[WORK REQUIRED]
Find the line containing "left knee: (1090, 513)" in the listing below. Repeat it exactly, along with each following line up to and including the one containing "right elbow: (721, 1028)".

'''

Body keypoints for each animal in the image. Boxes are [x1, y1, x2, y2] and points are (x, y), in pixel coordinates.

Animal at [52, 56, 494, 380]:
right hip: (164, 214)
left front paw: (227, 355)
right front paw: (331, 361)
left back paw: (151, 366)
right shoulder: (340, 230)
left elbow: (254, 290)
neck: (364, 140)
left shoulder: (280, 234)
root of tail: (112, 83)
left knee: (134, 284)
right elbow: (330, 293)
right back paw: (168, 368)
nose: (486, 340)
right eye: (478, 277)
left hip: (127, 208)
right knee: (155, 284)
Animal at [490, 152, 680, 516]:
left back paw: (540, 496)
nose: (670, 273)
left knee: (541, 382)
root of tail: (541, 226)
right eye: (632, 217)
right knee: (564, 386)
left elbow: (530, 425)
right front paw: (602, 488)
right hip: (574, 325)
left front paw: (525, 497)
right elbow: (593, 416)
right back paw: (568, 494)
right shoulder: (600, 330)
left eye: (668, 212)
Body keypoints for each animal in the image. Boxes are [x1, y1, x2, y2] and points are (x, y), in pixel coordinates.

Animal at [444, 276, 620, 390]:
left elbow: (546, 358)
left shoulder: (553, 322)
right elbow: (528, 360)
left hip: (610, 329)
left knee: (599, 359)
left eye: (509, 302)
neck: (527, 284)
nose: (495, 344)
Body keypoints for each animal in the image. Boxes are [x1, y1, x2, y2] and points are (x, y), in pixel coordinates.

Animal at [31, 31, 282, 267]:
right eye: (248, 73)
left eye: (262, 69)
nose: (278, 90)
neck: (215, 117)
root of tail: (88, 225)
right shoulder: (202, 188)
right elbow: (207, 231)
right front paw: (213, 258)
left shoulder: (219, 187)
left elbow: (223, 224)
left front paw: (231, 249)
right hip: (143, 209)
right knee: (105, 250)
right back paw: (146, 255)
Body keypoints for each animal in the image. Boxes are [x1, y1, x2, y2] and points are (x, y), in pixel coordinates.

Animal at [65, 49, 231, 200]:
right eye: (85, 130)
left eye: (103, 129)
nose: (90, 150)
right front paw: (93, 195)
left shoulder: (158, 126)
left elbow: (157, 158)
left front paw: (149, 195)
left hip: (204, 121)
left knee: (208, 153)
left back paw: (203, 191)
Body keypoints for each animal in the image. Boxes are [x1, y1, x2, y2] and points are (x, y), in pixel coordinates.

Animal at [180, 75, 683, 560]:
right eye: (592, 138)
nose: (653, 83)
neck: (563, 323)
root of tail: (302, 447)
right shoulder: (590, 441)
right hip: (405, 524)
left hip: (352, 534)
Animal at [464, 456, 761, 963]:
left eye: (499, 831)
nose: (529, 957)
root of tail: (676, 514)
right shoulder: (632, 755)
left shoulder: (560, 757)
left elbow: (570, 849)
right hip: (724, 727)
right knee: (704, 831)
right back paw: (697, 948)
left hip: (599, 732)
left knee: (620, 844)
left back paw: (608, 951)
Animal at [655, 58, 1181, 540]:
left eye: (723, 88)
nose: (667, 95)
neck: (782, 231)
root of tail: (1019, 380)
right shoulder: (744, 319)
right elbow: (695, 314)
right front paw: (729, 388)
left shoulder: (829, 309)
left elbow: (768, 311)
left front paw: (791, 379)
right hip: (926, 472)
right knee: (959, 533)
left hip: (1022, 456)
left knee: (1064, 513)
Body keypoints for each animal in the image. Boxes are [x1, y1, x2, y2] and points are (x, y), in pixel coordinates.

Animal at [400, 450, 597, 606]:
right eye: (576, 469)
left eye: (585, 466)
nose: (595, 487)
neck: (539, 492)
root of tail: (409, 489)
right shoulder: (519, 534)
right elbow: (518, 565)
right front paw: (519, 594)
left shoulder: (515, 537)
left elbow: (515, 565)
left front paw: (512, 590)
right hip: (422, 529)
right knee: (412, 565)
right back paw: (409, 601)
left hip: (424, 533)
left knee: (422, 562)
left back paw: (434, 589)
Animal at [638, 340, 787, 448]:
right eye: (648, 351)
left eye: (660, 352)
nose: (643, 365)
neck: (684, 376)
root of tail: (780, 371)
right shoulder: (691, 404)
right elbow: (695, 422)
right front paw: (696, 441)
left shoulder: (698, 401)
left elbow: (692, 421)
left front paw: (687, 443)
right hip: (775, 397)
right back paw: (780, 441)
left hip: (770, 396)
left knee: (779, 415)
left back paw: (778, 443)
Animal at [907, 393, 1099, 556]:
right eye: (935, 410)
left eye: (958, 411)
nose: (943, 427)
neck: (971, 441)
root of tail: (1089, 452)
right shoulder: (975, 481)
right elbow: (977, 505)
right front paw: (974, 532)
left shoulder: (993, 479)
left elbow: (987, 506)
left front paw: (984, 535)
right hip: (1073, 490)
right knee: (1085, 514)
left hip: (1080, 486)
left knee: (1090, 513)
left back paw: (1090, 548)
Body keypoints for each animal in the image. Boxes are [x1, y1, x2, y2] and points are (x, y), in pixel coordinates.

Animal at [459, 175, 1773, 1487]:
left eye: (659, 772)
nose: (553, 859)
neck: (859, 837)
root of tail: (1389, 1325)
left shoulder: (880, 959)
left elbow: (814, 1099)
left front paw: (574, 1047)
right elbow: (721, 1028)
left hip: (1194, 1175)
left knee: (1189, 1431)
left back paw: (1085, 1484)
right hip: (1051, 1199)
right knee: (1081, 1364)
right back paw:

'''

[EXERCISE RESULT]
left knee: (1090, 513)
left back paw: (1090, 548)
Body keypoints for each animal in the image. Boxes are [x1, y1, x2, y2] and points are (x, y), in pixel coordinates.

Animal at [459, 175, 1773, 1487]:
left eye: (659, 772)
nose: (553, 859)
neck: (859, 837)
root of tail: (1389, 1325)
left shoulder: (880, 959)
left elbow: (814, 1099)
left front paw: (574, 1047)
right elbow: (721, 1028)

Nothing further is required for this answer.